**** Texte du document ****

Pour comprendre le destin de la Tunisie actuelle et le sort peu reluisant qui l’attend, il faut jeter un regard rétrospectif sur l’évolution des deux principaux courants ayant modelé (et déstabilisé) le monde arabo-musulman au cours du dernier demi-siècle : le nationalisme arabe et l’islam politique. Deux projets délirants, deux échecs retentissants…
Par Dr Mounir Hanablia *
Le 18 mai 1965, Elie Cohen, le célèbre espion israélien infiltré dans les plus hautes sphères de l’Etat syrien, était pendu sur l’une des places publiques de Damas, à titre d’avertissement pour tous les éventuels candidats espions, et sans aucun doute, de défi. Le régime syrien de l’époque ne s’apercevrait de l’étendue des dégâts occasionnés par cette affaire, qu’après la guerre de Juin 1967, dite «des six jours», et le désastre militaire qui en avait résulté, dont 53 ans après, les effets perdurent. Le Golan a été occupé et annexé, et la Cisjordanie, après avoir été ouverte à la colonisation sioniste, est en passe d’être annexée, tout comme l’a été Jérusalem, avec l’aval du président Trump. Pis, la Syrie n’est plus depuis 9 ans qu’un pays en miettes déchiré par la guerre civile et ouvert à l’intervention militaire étrangère et au terrorisme.

**** Lignes de données ****

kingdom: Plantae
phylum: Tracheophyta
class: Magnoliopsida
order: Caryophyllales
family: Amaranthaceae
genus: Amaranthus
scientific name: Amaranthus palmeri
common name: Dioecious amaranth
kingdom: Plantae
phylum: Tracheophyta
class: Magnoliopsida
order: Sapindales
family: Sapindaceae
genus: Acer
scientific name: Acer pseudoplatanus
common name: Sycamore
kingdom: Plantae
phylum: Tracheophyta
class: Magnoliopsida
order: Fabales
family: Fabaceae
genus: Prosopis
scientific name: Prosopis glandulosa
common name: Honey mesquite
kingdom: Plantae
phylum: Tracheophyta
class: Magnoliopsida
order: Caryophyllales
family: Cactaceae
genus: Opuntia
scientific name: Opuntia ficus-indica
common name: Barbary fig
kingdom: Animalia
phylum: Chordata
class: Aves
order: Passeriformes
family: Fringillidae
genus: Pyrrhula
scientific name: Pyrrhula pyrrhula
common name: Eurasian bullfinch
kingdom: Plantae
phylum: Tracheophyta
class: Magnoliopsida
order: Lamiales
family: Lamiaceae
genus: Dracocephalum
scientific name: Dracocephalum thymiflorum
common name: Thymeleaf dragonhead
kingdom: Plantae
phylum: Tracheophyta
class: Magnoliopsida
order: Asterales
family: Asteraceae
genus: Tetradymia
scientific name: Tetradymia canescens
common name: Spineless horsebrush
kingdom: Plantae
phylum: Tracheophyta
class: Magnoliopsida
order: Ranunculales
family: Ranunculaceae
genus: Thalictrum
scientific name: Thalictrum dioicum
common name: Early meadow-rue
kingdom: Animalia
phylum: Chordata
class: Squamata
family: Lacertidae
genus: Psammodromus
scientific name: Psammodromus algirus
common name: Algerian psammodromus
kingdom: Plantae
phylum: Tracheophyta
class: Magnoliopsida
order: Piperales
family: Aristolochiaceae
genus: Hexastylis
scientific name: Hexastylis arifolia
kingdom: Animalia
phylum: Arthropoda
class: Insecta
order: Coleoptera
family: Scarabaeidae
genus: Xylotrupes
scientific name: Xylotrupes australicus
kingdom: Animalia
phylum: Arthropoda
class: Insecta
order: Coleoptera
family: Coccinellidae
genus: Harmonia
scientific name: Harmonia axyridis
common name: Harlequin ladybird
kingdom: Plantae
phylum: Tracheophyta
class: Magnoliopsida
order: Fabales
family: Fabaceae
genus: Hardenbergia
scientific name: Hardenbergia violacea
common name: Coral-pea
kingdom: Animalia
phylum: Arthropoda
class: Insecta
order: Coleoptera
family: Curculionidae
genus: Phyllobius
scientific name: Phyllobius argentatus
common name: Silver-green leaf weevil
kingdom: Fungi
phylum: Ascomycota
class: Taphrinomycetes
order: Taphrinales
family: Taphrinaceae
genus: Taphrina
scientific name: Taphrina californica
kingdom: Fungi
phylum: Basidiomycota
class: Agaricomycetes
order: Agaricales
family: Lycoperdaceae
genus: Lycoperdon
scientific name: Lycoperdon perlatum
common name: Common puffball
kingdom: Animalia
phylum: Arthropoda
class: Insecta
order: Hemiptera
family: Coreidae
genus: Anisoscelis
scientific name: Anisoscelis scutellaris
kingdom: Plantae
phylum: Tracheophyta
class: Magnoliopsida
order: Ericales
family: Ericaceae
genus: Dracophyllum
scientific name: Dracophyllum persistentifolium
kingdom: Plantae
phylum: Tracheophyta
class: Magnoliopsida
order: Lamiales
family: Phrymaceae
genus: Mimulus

****

- _Série de consignes_:
(a) Quels lieux le texte sur le nationalisme arabe et l'islam politique désigne-t-il par un nom propre, adjectifs exclus ? Donne-les dans l'ordre où ils apparaissent.
(b) Reproduis les lignes de la liste, en partant de celle qui contient « common name: Algerian psammodromus » et en allant jusqu'à celle qui contient « scientific name: Phyllobius argentatus », ces deux lignes comprises.
La liste n'a aucun rapport avec le texte.

- _En réponse_:
(a) la Tunisie, Damas, le Golan, la Cisjordanie, Jérusalem, la Syrie

(b)
common name: Algerian psammodromus
kingdom: Plantae
phylum: Tracheophyta
class: Magnoliopsida
order: Piperales
family: Aristolochiaceae
genus: Hexastylis
scientific name: Hexastylis arifolia
kingdom: Animalia
phylum: Arthropoda
class: Insecta
order: Coleoptera
family: Scarabaeidae
genus: Xylotrupes
scientific name: Xylotrupes australicus
kingdom: Animalia
phylum: Arthropoda
class: Insecta
order: Coleoptera
family: Coccinellidae
genus: Harmonia
scientific name: Harmonia axyridis
common name: Harlequin ladybird
kingdom: Plantae
phylum: Tracheophyta
class: Magnoliopsida
order: Fabales
family: Fabaceae
genus: Hardenbergia
scientific name: Hardenbergia violacea
common name: Coral-pea
kingdom: Animalia
phylum: Arthropoda
class: Insecta
order: Coleoptera
family: Curculionidae
genus: Phyllobius
scientific name: Phyllobius argentatus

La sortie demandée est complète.